Pour les mettre en application, a été confirmé lors du comité exécutif, le Comex, du CNI du 23 septembre dernier le lancement de travaux applicatifs sur la sécurisation des approvisionnements en matières premières associant des industriels de référence de l’amont, producteurs de métaux, et de l’aval, consommateurs, pour trois filières d’excellence et d’avenir fortement consommatrices de métaux critiques : les batteries pour la mobilité, les énergies renouvelables et le secteur de l’aéronautique et défense.

Les conclusions sont attendues pour la fin de l’année 2019, et des premières applications pratiques ont été mises en œuvre.

Des travaux sur l’avenir des aciéries électriques sont menés ; cette question est liée à la proposition n° 16. Je l’ai déjà souligné, la filière des hauts-fourneaux en France s’est restructurée et elle est maintenant au meilleur niveau européen et mondial. En revanche, les aciéries électriques françaises ont subi une succession de difficultés, que votre rapport a relevées et qui ont entraîné des fermetures de sites et des arrêts définitifs de fours.

Pourtant, la filière électrique dispose de caractéristiques qui devraient lui permettre de soutenir un développement concurrentiel : plus faible intensité capitalistique que les hauts-fourneaux, flexibilité, adaptation aux aciers de spécialité et aux petits volumes, réactivité opérationnelle…

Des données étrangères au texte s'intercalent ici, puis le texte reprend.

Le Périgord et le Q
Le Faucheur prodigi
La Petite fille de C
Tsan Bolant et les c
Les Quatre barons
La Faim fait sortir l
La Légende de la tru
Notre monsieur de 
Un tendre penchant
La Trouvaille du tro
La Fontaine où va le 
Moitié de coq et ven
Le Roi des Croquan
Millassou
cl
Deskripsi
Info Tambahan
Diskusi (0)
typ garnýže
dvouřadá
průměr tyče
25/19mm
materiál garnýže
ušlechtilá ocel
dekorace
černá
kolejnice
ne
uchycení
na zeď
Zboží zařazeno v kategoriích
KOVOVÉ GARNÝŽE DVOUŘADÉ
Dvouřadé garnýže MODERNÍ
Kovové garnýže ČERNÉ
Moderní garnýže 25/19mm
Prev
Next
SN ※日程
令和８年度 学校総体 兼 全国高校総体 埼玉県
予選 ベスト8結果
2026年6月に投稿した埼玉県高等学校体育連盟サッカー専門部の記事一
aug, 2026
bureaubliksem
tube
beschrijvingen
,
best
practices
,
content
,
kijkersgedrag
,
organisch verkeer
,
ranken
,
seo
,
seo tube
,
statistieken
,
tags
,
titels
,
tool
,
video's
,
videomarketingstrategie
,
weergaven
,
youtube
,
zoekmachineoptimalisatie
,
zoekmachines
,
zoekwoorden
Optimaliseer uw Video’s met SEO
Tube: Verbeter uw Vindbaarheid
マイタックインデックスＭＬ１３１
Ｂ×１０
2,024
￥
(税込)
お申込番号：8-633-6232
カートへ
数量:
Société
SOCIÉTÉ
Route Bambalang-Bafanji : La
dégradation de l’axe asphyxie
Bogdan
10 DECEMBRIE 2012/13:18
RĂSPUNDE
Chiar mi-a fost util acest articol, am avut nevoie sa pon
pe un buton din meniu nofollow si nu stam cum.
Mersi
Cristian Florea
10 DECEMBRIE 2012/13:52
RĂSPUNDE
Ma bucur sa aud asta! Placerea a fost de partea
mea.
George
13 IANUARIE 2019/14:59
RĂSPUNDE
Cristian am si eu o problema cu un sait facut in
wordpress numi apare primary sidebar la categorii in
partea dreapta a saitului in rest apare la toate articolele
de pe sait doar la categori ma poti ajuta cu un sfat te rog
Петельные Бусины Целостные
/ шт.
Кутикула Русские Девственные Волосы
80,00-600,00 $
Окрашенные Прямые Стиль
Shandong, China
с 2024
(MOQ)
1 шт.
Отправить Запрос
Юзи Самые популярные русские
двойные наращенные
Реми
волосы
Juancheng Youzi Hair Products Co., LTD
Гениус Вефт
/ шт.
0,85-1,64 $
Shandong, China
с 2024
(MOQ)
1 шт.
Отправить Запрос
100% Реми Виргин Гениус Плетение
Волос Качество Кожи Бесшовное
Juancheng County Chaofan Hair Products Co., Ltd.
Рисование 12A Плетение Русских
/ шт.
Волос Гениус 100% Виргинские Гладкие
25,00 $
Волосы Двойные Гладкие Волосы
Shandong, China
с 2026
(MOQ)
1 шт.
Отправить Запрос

Par ailleurs, avec une faible émission de CO2 à la tonne, l’aciérie électrique est un élément de réponse à la réduction des émissions de la filière et à l’objectif de décarbonation de l’économie.

Je me félicite donc que le comité stratégique de filière Mines et métallurgie vienne de lancer un groupe de travail pour dégager des scénarios de développement des différentes technologies de production de l’acier en France associant les industriels, les organisations syndicales et les administrations. C’est un travail fondamental, qui doit éclairer l’avenir.

Ce type de travaux est dans l’ADN des comités stratégiques de filière et fait partie des réflexions stratégiques et de l’anticipation qui sont indispensables pour l’avenir de l’industrie et dont votre rapport souligne l’impérieuse nécessité.

Puisque nous parlons d’intervention en urgence, si l’aciérie Ascoval continue de travailler, je le souligne, c’est grâce à l’action déterminée, tant de l’État tout au long de ces douze derniers mois, que des élus locaux. Je tenais à vous en remercier, madame Létard ; je pense que si vous êtes rapporteure, c’est aussi parce que ce cas emblématique a permis d’apporter un éclairage sur la situation.